**EXERCISE REQUIREMENTS**
a - Answer these questions from the text on Bezos's donations and philanthropy:
(i) Whose campaigns has Bezos repeatedly backed?
(ii) In what year did he back Jason Chaffetz's re-election effort?
(iii) What did Bezos ask his followers in a tweet earlier this month?
b - Carry on the text on Bezos's donations and philanthropy from its last sentence.

And while billionaires like Peter Thiel and Elon Musk have poured their fortunes into politics, Bezos has donated sparingly. He's funded Amazon's own bipartisan corporate PAC and repeatedly backed Washington Democratic Senator Patty Murray's campaigns, and in 2015 he backed Republican House Representative Jason Chaffetz's re-election effort, during which he defeated Stephen Tryon, a former executive of—wait for it—Amazon's long-time rival Overstock.com.

This absence of activism has earned Bezos a reputation for being either directionless or disinterested in philanthropy. Earlier this month, he attempted to answer those accusations with a tweet asking his followers how he should spend his money. "I'm thinking I want much of my philanthropic activity to be helping people in the here and now—short term—at the intersection of urgent need and lasting impact," Bezos tweeted.

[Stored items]
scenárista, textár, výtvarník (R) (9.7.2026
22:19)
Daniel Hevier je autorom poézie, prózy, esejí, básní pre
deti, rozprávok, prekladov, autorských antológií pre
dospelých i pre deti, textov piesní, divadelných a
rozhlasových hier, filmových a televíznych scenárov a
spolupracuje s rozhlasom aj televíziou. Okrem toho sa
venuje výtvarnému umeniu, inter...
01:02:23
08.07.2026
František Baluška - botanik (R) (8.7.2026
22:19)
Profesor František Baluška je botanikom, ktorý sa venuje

* * *

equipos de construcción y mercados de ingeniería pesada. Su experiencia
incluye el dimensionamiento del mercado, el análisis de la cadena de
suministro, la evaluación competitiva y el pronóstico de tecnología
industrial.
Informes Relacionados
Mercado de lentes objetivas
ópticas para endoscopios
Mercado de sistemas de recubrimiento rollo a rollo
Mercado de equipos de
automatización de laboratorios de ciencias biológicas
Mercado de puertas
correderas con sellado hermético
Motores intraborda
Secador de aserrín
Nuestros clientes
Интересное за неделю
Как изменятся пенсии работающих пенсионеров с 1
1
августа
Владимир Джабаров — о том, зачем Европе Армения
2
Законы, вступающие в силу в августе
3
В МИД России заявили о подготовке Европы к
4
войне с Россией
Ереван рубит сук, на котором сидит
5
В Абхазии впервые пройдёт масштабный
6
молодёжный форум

**RESULTS FOR THE EXERCISE**
a -
(i) Washington Democratic Senator Patty Murray's campaigns.
(ii) 2015.
(iii) How he should spend his money.

b -
“Everybody got really excited,” says Stacy Palmer, editor of the Chronicle of Philanthropy. “They thought this must be the sign he’s about to get more seriously involved in philanthropy. His grants so far have been relatively small compared to his wealth.”

Back in May, Bezos donated $1 million to the Reporters Committee for Freedom of the Press—a philanthropic interest in keeping with his business interests; Bezos owns The Washington Post. In March, his family foundation gave $35 million to the Fred Hutchinson Cancer Research Institute. He donated $10 million for an innovation center at Seattle's Museum of History & Industry. Amazon recently committed to house a homeless shelter, called Mary’s Place, inside one of its new Seattle office buildings, complete with a $1 million grant from Bezos. All that helps, although it's also mostly circumscribed to the area around Amazon's Seattle headquarters. And compared to the $45 billion investment Zuckerberg and his wife Priscilla Chan made in their Chan Zuckerberg Initiative, or the $30 billion or so Gates reportedly donated to The Gates Foundation, it starts to look quite small.

Bezos has, instead, reserved his big money for for-profit endeavors, spending $250 million to acquire the Post and, arguably, bring it back to life. He’s also launched an aerospace company called Blue Origin that he frames as an humanitarian endeavor to save humanity from an endangered planet.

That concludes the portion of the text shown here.